ブロックバーク 2年半経過の新芽(最長1.1m)

管理

 難易度: 夜間温度が通年で20℃以下で根周りを乾燥させない環境であれば栽培は容易である。入荷後、開花はしたものの新芽が春から秋にかけて現れない場合、根を調べる必要がある。多数の根が黒ずんでいるか、根が2-3本しかない場合は、栽培環境とそれに適応した管理に問題があると思われる。初花は株の健康状態を示すものではなく、入荷後の年の開花はそれまでの体力に依存する。疑似バルブの根元が緑色を残している場合は、植替えや植込み材の変更で再生する可能性が高いが、緑色を失いやや黄味がかった色となっている場合は再生は困難である。

 植付け
植付け 適応性 植付け材 植替え期間 備考
素焼き鉢      半立ち性のため大株の鉢植えは困難
プラスチック鉢      同上
バスケット ミズゴケ 2年以内  ミズゴケのみ交換
ヘゴ/コルクなど板材 板上にミズゴケを敷き取付け 3年以内  夜間の高湿度環境が必要

病害虫防除

  • 病害虫には強い種である。新芽が枯れることがあるが、この原因の多くは根周りの水分不足によるもの。また夜間平均温度が25℃以上が長期間続くと、新バルブに葉先枯れ症状が現れる。
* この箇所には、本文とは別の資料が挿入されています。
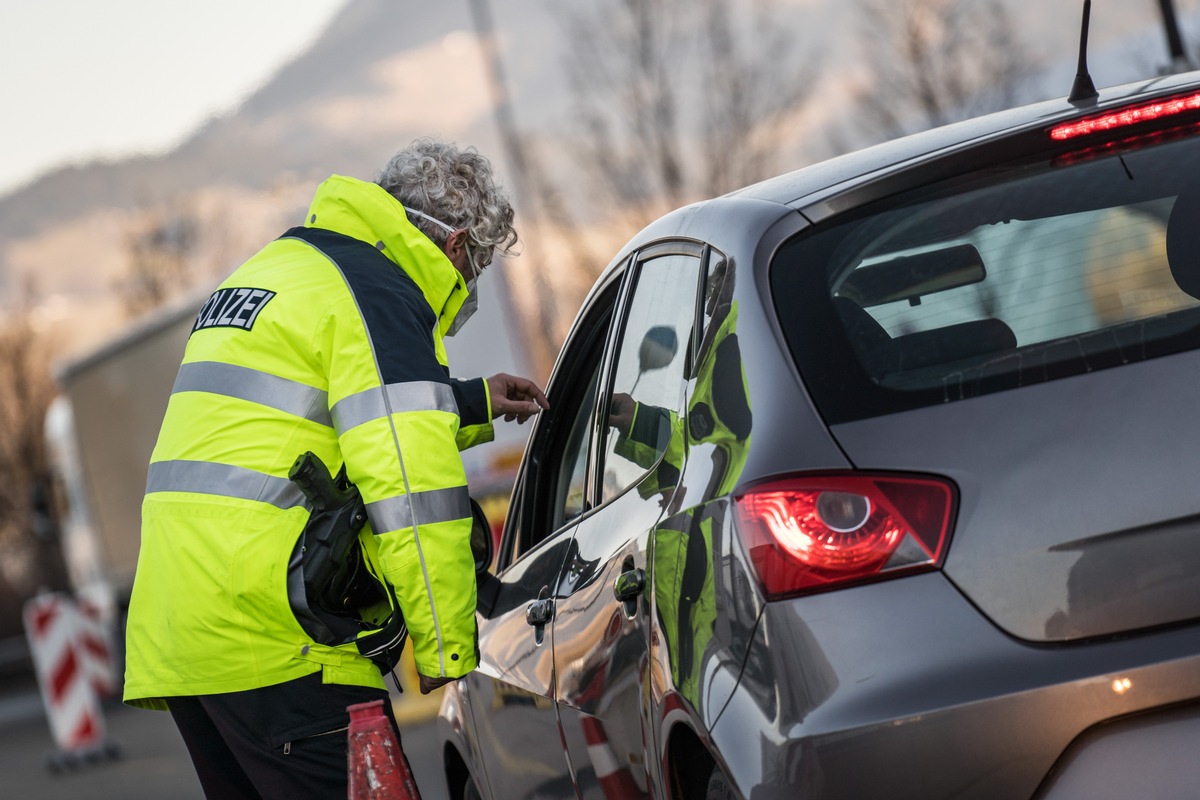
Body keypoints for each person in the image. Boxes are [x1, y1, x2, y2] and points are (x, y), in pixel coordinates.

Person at [122, 138, 549, 799]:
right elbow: (413, 487)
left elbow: (317, 420)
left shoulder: (289, 266)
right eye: (476, 269)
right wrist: (446, 650)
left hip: (185, 629)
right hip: (276, 636)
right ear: (456, 245)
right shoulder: (380, 294)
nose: (466, 292)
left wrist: (474, 401)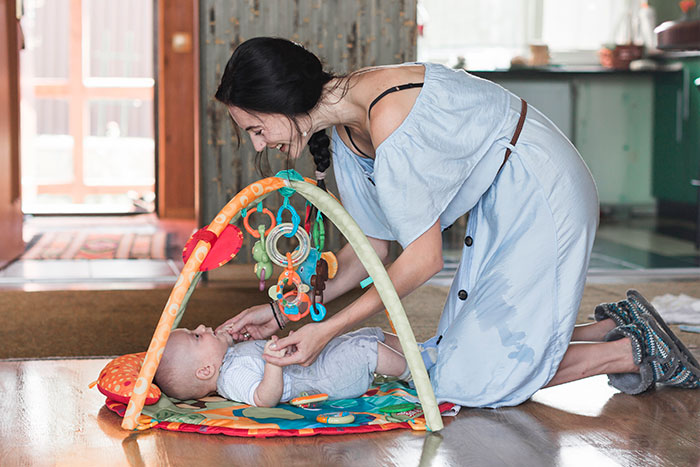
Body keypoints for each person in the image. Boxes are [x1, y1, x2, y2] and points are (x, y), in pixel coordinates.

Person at [214, 37, 699, 407]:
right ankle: (614, 326)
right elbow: (372, 251)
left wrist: (326, 331)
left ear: (284, 100)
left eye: (257, 129)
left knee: (470, 379)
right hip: (498, 202)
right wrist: (283, 314)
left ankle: (633, 351)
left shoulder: (391, 121)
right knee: (456, 352)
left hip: (540, 190)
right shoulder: (344, 129)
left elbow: (422, 262)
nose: (258, 144)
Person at [154, 324, 410, 407]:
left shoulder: (229, 359)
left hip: (315, 362)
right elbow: (264, 398)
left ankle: (417, 352)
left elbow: (248, 352)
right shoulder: (230, 379)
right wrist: (273, 364)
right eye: (196, 336)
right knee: (365, 350)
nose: (202, 327)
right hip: (324, 378)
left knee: (368, 333)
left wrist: (234, 340)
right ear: (206, 371)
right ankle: (417, 374)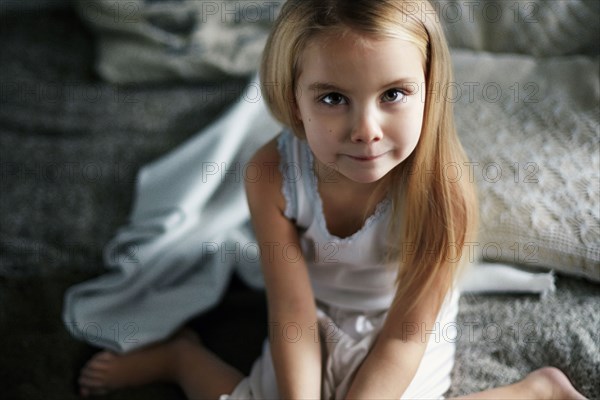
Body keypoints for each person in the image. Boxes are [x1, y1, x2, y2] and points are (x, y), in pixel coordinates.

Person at [77, 0, 587, 398]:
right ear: (293, 99)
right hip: (312, 313)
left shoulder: (444, 193)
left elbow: (407, 337)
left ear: (429, 90)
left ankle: (536, 390)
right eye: (332, 98)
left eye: (393, 95)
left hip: (400, 327)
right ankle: (182, 357)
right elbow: (291, 311)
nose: (365, 131)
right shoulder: (271, 174)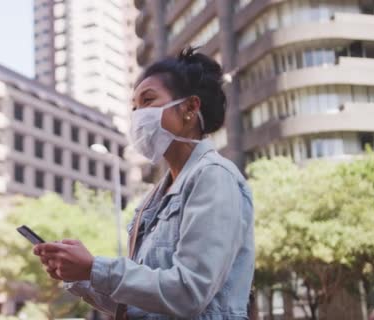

伸長後の通常の落葉と、この高温による落葉との違いはバルブの年齢から判断でき、新芽発生から2年以内で落葉する場合、高温障害あるいは根周りの湿度不足が原因と考えられる。

  • 病害虫防除はこちらの一般情報を参照。

関連サイト

  • http://www.orchidspecies.com/denrindjaniense.htm

特記事項

 これまで4年間の栽培ではブロックバークへの取り付けに最も活発な成長が見られる。 インドネシアからの本種の直輸入はCITES認可や品質の点で難しい。現地では2-3バルブに小さく株分けしてストックしていることと、入荷までの搬送期間が長いことから、入手後の順化処理は必須となり、国内ではこの処理を得た株を得ることが重要。この際、特に根の状態を調べ(生きた根が複数あることを確認)、また新芽のある株が好ましい。本種は落葉種であり、葉の無いバルブでも3年程は生き、その間に落葉バルブに複数回開花が見られる。栽培環境が適していれば1年で2本程の新芽が発生する。この新芽が花をつけるまでの期間は2年を要する。